Масло, запятая, холст
Ну, ребята, наливай. Чего там у нас сегодня? Смирнофф двадцать первый, мать бы его... А ведь хорошая же водка, натуральная, скажи? А что-то не то... Сладкая, что ли? Или вода у них тут такая? Всё натуральное, за фальсификацию тюрьма, а всё ненастоящее. Блябуду, ребята, а сейчас коленвал – помните коленвал? Ну при Черненке, кажется, появился или даже раньше – я этот гадский коленвал вспоминаю. Ведь чистый керосин был, изо рта дизельный выхлоп, а уже кажется, что тот керосин лучше шел, чем эта джинуин грэйн, задавись она конем. И салями ихнее драное, как бумага копченая... То ли было, сосисочек пластмассовых отваришь, пельменей из пачки, котлетку за двенадцать копеек из пекинской кулинарии... Кайф!

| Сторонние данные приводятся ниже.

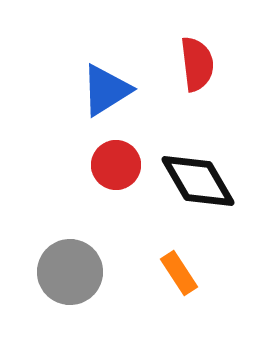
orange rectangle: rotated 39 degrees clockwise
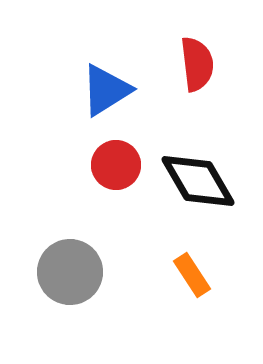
orange rectangle: moved 13 px right, 2 px down
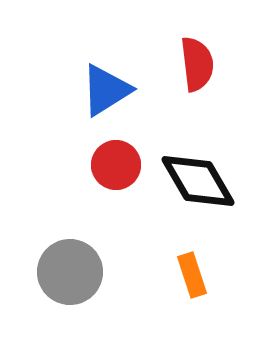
orange rectangle: rotated 15 degrees clockwise
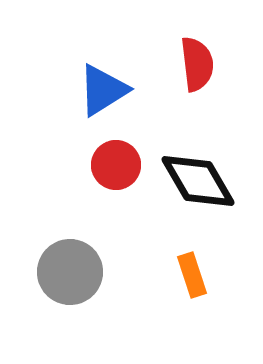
blue triangle: moved 3 px left
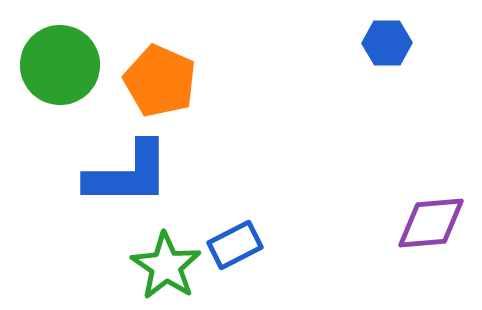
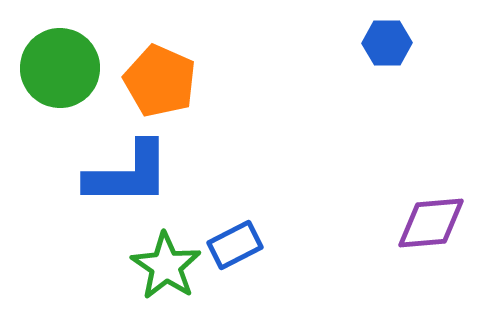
green circle: moved 3 px down
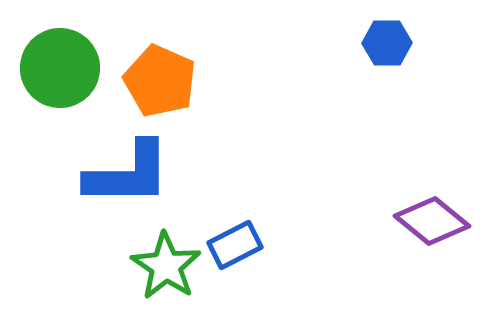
purple diamond: moved 1 px right, 2 px up; rotated 44 degrees clockwise
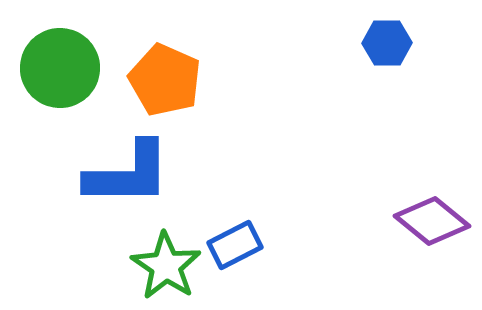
orange pentagon: moved 5 px right, 1 px up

Ладно. Я понимаю, что ностальгия. Но разве от понимания легче? Ну не лезет в меня их гросерия, и дринк не лезет... Ну-ну, давай-ка сюда, мало ли что не лезет. А воля советскому человеку зачем? Он сказал «Поехали!» и махнул рукой... Ухх! За их сухой закон! Сухой закон – основной закон социализма.
Я всё, как эту бутылку вижу, однофамильца ее вспоминаю и никак рассказать вам не соберусь. Был у нас один, кое-кто из питерских его тоже знал, Колька такой Смирнов, мазила-мученик. Не слыхали? Понятно, у вас же в Хохляндии свои были гении и звезды, Задуйкоза какой-нибудь или Поперденко, несли свет авангардизма над широким Днепром... Ну хорош, что мы, за многонациональное братство драться здесь будем? Слушайте лучше, интересная байка...
Вот. Значит, Колька Смирнов. Москвич он был, насколько я знаю, коренной. Вроде бы в пятидесятые, в самом начале, уезжал куда-то на несколько лет по распределению, да в эвакуацию с матерью где-то под Пермью припухал, а так – всю жизнь на Маросейке. Кончил он Полиграфический, художник печати, а по главной профессии был стиляга. У вас-то, я думаю, это всё по-другому выглядело, да? С одной стороны, беспросветней, наверное, с другой – не настолько сурово... А в столице это целый мир был, целая жизнь! Фарцовка! Пиджачки знаете как проверяли? Фирменный вот тут, под воротником, должен был быть подшит суконочкой такой специальной. И показывали, как сыщики: отворачивали вот так... А галстуки! А носочки безразмерные, первый раз увиденные, – чудо цивилизации... А ботинки на подклеенных тушинскими артельщиками тракторах... А самострок, подделки с лейблами! Я вчера в лавку пошел, штаны прикупить, разорвались джинсы-то, говно у них теперь... И вспомнил первые свои «ли» в сантиметр толщиной. Я их как раз у Кольки-то Смирнова и купил за триста пятьдесят рублей. Какой же это год был? Не помню... До фестиваля еще... Не поверите, вы ж молодые, – вся общага приходила молнию на ширинке смотреть! А я потом мать заставил в старые, из отцовского форменного синего шевиота, тоже молнию вставить вместо пуговиц. Советскую, конечно... А она у меня на плясках и накрылась! «Рок эраунд зэ» – а у меня яйцеклетка в семейных трусах наружу! Билл Хейли пел, его Хелеем тогда называли, многое через поляков шло. Да...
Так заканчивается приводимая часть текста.